Ex-Proud Boys leader says DOJ questioned him over Trump: reports
Government prosecutors questioned Enrique Tarrio over his ties to former President Trump, the former Proud Boys leader has said in recent interviews.
Tarrio told The Washington Post and The New York Times that ahead of his trial, he met with the prosecutors in charge of his case who said they believed he had communicated with Trump ahead of the Jan. 6, 2021, Capitol attack.
The Proud Boys’s former national chairman said the prosecutors believed he had communicated with an individual who was connected to another person who was connected to Trump, the Post reported.
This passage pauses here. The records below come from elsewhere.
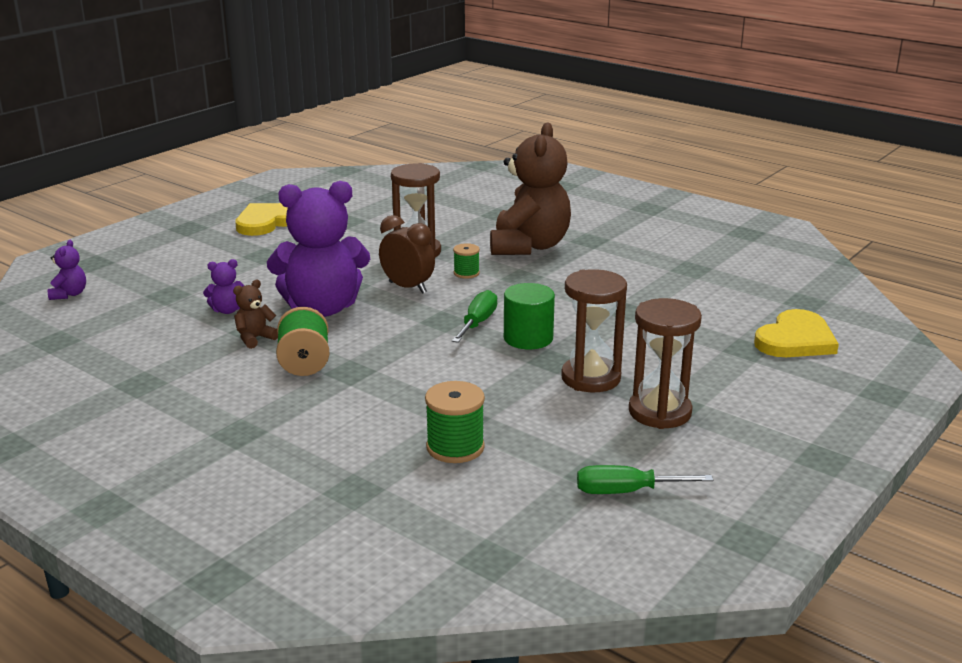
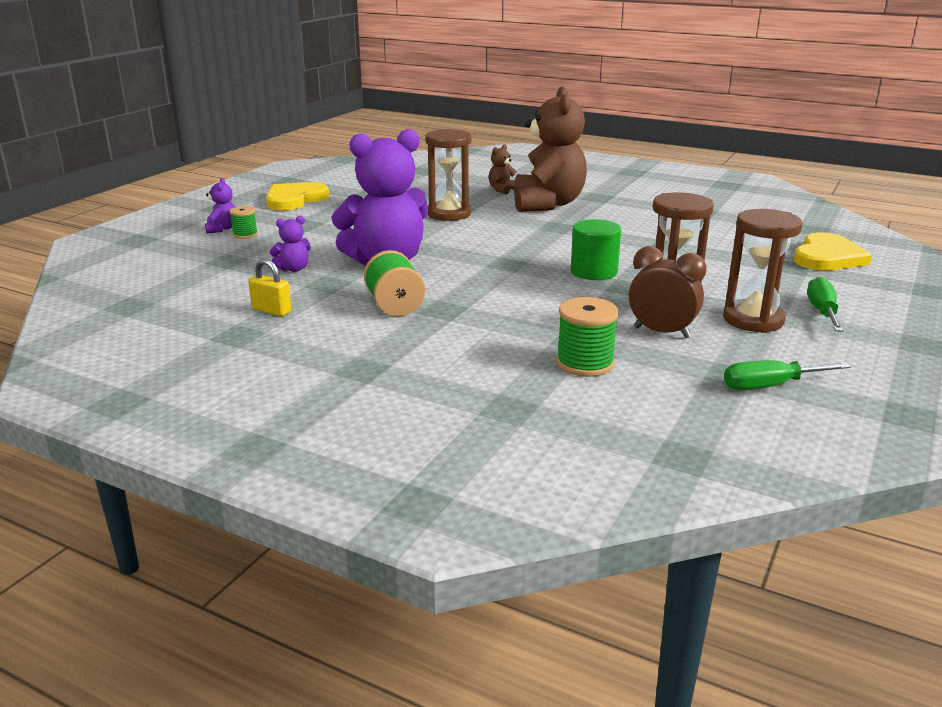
camera: 10 degrees left, 0 degrees up
purple teddy bear [48,240,86,300] -> purple teddy bear moved to [205,178,235,233]
brown teddy bear [233,280,278,349] -> brown teddy bear moved to [489,144,517,194]
brown clock [379,215,435,294] -> brown clock moved to [629,246,707,338]
green screwdriver [452,290,497,343] -> green screwdriver moved to [807,277,844,332]
green spool [453,243,480,279] -> green spool moved to [229,206,258,239]
none -> yellow padlock [248,259,291,316]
Tarrio said he did not know the person linked to Trump, according to the reports.
“They weren’t trying to get the truth,” Tarrio told the Post. “They were trying to coerce me into signing something that’s not true.”
At trial, prosecutors did not connect Tarrio and the other four Proud Boys charged with seditious conspiracy alongside him to Trump, other than pointing to the former president’s comments at his first 2020 debate against Biden where he urged the Proud Boys to “stand back and stand by” after being asked to denounce them.
“There is absolutely no connection between me and President Trump,” Tarrio told the Times.
As part of their defense strategy during the four-month trial, Tarrio’s attorneys blamed the former president for inflaming the mob Jan. 6, calling Tarrio the government’s “scapegoat.”
Tarrio was ultimately convicted of seditious conspiracy and sentenced to 22 years in prison last week — the longest sentence handed down to anyone in connection with the riot by four years.
Prosecutors said his “toxic influence over others” made him stand out from his co-defendants. At the sentencing, Judge Timothy Kelly called Tarrio the “ultimate leader of that conspiracy.”
Tarrio refuted that the Proud Boys’s goal Jan. 6 was to stop the certification of the 2020 presidential election results.
Nayib Hassan, an attorney for Tarrio, told reporters after the sentencing that they respect Kelly’s sentence but also “respectfully disagree,” adding that the former Proud Boys leader expects to file an appeal “soon.”